▸ **Exercise details**
Find the line containing "thumb cmc: (1157, 914)" in the listing below. Repeat it exactly, along with each following line up to and including the one containing "middle tip: (1029, 839)".

▸ **Input material**
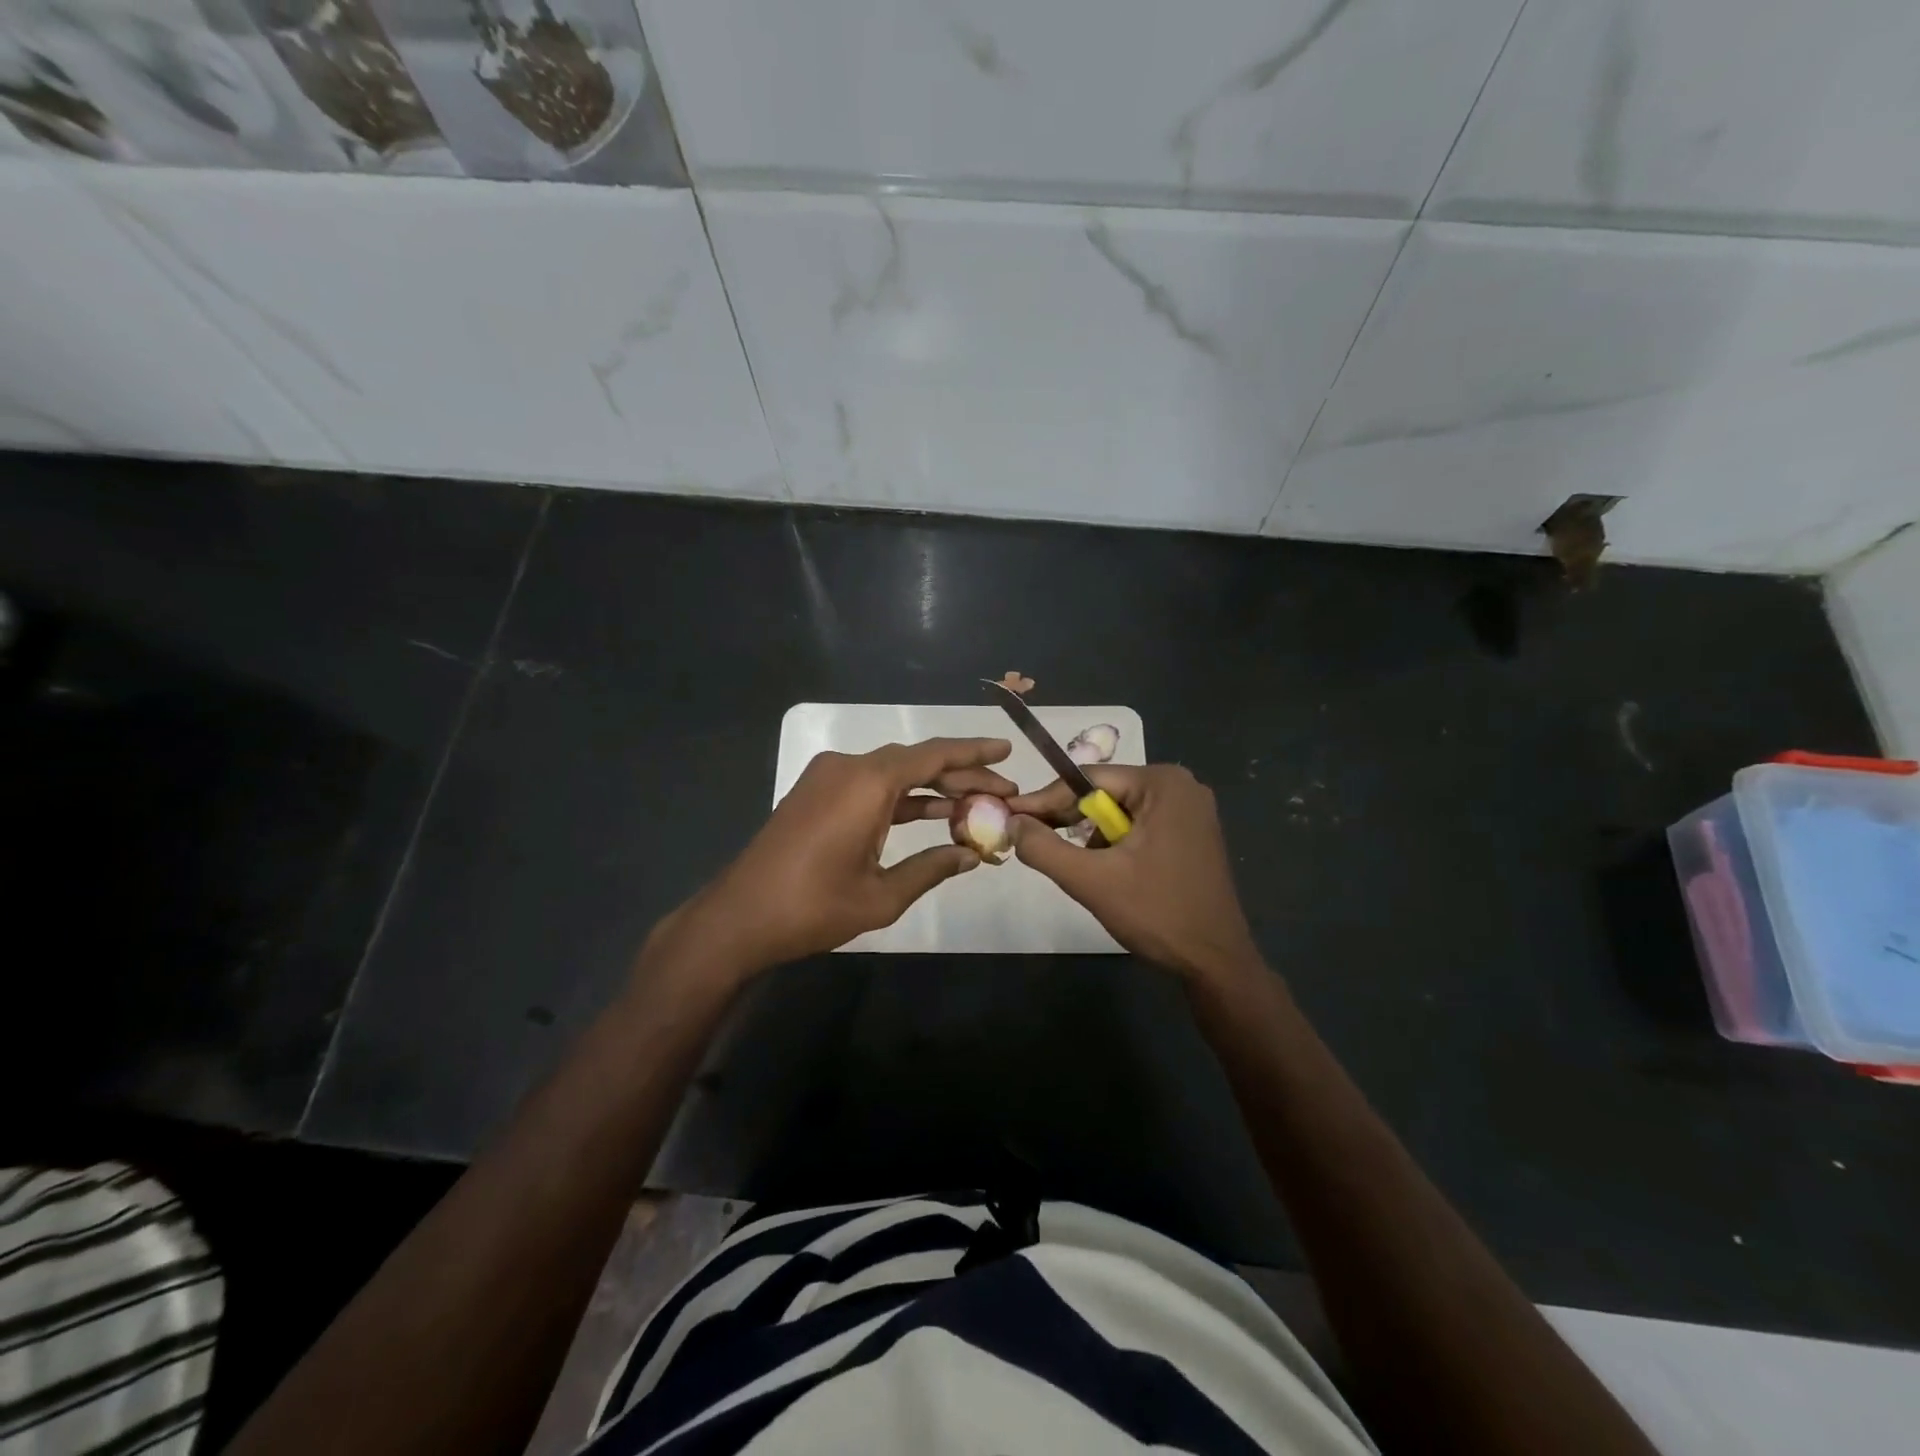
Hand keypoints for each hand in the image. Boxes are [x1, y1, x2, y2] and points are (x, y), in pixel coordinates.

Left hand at [653, 737, 1016, 980]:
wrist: (740, 917)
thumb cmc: (813, 907)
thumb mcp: (881, 895)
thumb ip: (931, 868)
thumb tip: (972, 855)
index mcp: (867, 783)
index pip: (933, 756)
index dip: (974, 752)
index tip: (1008, 751)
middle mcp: (848, 767)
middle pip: (916, 761)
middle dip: (961, 775)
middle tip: (1003, 790)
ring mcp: (828, 778)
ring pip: (894, 772)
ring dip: (932, 788)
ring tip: (977, 804)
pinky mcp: (817, 793)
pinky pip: (870, 785)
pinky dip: (901, 798)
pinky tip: (932, 814)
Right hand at [1007, 764, 1260, 983]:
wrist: (1216, 963)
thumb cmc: (1157, 914)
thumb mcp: (1091, 880)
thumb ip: (1044, 847)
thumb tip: (1012, 822)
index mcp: (1162, 783)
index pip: (1088, 779)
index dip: (1045, 799)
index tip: (1010, 813)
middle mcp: (1181, 787)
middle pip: (1105, 794)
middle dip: (1068, 819)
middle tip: (1029, 839)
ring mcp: (1191, 812)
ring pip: (1119, 813)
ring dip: (1091, 837)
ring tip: (1071, 864)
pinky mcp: (1192, 836)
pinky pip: (1139, 827)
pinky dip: (1115, 846)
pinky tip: (1105, 872)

▸ **Written solution**
thumb cmc: (1157, 914)
thumb mcp: (1091, 880)
thumb ip: (1044, 847)
thumb tip: (1012, 822)
index mcp: (1162, 783)
index pip: (1088, 779)
index dip: (1045, 799)
index tip: (1010, 813)
middle mcp: (1181, 787)
middle pip: (1105, 794)
middle dip: (1068, 819)
middle tip: (1029, 839)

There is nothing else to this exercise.